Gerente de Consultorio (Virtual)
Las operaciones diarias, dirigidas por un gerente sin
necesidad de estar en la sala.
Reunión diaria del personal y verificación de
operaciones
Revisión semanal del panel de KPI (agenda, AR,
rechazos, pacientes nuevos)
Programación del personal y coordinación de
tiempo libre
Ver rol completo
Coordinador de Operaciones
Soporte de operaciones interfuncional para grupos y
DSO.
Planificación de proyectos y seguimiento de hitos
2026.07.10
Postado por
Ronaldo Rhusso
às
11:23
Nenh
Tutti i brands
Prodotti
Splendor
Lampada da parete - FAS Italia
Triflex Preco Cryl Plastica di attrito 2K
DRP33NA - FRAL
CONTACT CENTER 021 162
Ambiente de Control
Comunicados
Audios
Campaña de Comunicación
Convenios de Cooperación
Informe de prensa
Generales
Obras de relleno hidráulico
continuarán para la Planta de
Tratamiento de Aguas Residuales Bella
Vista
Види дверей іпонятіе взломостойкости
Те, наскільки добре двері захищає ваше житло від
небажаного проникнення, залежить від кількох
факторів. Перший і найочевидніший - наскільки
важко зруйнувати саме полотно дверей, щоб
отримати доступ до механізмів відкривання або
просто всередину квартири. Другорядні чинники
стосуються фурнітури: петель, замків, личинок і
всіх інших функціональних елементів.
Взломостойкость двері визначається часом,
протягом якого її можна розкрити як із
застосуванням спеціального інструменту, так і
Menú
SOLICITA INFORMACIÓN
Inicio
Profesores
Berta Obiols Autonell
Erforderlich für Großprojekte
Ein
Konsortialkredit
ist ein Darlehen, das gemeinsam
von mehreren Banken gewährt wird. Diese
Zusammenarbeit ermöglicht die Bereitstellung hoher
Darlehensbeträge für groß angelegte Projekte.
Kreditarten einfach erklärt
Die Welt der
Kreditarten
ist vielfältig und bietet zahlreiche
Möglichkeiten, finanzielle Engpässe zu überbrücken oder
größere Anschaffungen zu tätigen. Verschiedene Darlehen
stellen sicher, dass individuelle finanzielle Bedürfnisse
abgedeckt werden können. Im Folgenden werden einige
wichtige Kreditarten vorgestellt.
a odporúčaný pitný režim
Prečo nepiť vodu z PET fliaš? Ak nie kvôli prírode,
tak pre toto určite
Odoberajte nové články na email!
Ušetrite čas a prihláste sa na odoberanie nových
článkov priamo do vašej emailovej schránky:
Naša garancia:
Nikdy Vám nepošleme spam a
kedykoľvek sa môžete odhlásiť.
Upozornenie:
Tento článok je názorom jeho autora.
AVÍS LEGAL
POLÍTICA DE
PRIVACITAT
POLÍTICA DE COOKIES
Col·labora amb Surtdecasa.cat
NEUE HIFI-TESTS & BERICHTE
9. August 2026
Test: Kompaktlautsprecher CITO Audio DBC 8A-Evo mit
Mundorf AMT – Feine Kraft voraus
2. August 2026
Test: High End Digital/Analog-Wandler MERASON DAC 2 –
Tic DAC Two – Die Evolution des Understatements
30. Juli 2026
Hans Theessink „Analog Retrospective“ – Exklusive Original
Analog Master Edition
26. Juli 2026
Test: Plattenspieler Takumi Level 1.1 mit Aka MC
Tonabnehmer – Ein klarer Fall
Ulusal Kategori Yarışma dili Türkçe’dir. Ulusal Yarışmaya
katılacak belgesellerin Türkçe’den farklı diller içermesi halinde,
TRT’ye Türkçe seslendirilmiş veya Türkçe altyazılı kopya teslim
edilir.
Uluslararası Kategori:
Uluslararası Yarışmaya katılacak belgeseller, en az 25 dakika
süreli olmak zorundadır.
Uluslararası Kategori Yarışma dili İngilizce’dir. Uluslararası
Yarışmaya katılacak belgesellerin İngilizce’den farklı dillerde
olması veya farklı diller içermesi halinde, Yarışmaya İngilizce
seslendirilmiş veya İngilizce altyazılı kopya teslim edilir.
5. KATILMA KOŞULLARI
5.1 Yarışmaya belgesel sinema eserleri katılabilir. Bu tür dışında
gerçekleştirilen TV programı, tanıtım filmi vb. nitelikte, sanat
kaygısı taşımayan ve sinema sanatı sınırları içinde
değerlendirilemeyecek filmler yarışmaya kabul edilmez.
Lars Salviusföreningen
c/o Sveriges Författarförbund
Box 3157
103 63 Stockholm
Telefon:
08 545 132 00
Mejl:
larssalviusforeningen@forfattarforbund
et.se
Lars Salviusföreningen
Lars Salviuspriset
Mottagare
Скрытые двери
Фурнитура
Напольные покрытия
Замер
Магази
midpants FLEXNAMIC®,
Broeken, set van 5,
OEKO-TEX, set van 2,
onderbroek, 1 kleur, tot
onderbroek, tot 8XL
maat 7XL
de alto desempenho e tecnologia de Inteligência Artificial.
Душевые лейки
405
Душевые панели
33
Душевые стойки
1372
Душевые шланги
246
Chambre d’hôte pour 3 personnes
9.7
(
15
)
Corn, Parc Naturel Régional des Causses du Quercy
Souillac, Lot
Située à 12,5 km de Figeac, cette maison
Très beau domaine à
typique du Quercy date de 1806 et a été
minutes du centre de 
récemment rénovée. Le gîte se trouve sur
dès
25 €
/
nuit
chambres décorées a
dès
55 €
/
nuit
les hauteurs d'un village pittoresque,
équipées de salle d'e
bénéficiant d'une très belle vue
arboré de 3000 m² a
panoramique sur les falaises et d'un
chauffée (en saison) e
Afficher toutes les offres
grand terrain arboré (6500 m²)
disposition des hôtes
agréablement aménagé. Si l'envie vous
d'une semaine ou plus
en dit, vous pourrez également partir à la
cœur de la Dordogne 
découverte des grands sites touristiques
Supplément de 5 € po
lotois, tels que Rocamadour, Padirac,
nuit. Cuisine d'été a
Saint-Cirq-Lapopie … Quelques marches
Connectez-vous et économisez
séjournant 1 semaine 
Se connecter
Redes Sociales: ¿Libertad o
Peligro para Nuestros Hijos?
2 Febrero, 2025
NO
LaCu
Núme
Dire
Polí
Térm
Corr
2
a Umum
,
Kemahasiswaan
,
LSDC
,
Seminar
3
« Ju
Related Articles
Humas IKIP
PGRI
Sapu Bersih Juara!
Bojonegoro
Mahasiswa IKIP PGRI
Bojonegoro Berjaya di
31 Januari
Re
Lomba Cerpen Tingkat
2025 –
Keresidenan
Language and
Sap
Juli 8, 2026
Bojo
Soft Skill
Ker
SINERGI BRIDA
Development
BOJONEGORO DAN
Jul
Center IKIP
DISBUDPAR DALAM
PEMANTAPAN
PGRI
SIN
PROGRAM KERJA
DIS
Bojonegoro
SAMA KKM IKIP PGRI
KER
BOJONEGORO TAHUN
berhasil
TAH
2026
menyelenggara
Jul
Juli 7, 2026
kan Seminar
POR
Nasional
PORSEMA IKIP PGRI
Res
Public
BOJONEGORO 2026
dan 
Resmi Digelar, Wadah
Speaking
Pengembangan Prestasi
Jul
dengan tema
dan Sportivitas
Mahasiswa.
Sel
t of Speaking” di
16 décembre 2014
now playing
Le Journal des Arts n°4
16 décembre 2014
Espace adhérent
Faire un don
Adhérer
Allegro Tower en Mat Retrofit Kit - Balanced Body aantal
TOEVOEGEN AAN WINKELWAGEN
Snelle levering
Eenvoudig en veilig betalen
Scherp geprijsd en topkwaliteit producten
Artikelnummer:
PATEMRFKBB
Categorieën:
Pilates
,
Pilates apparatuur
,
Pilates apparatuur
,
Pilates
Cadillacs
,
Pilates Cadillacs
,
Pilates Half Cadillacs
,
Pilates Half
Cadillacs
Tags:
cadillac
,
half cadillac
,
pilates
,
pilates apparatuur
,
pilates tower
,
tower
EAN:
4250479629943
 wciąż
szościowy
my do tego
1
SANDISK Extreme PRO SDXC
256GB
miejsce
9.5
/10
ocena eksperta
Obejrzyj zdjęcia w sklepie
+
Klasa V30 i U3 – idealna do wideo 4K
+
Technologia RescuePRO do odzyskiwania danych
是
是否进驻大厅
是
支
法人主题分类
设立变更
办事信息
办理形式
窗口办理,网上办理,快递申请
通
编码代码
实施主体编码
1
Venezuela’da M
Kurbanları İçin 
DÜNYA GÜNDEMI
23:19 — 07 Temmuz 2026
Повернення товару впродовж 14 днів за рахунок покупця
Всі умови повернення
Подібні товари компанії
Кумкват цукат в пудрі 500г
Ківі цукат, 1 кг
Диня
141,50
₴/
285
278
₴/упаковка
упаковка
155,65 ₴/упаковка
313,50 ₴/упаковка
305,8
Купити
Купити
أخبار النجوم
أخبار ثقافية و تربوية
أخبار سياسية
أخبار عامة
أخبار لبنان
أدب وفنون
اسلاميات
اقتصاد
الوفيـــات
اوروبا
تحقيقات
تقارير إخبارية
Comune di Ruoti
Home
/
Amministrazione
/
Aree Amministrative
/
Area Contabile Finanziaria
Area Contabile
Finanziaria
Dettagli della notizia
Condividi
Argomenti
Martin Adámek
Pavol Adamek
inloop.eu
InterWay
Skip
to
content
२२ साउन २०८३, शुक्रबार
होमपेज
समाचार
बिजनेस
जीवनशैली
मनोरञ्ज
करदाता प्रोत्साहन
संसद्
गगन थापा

:::::

• Instructions to follow:
Go through the records and show every line with the string "halinde" in it.

• Written response:
katılacak belgesellerin Türkçe’den farklı diller içermesi halinde,
olması veya farklı diller içermesi halinde, Yarışmaya İngilizce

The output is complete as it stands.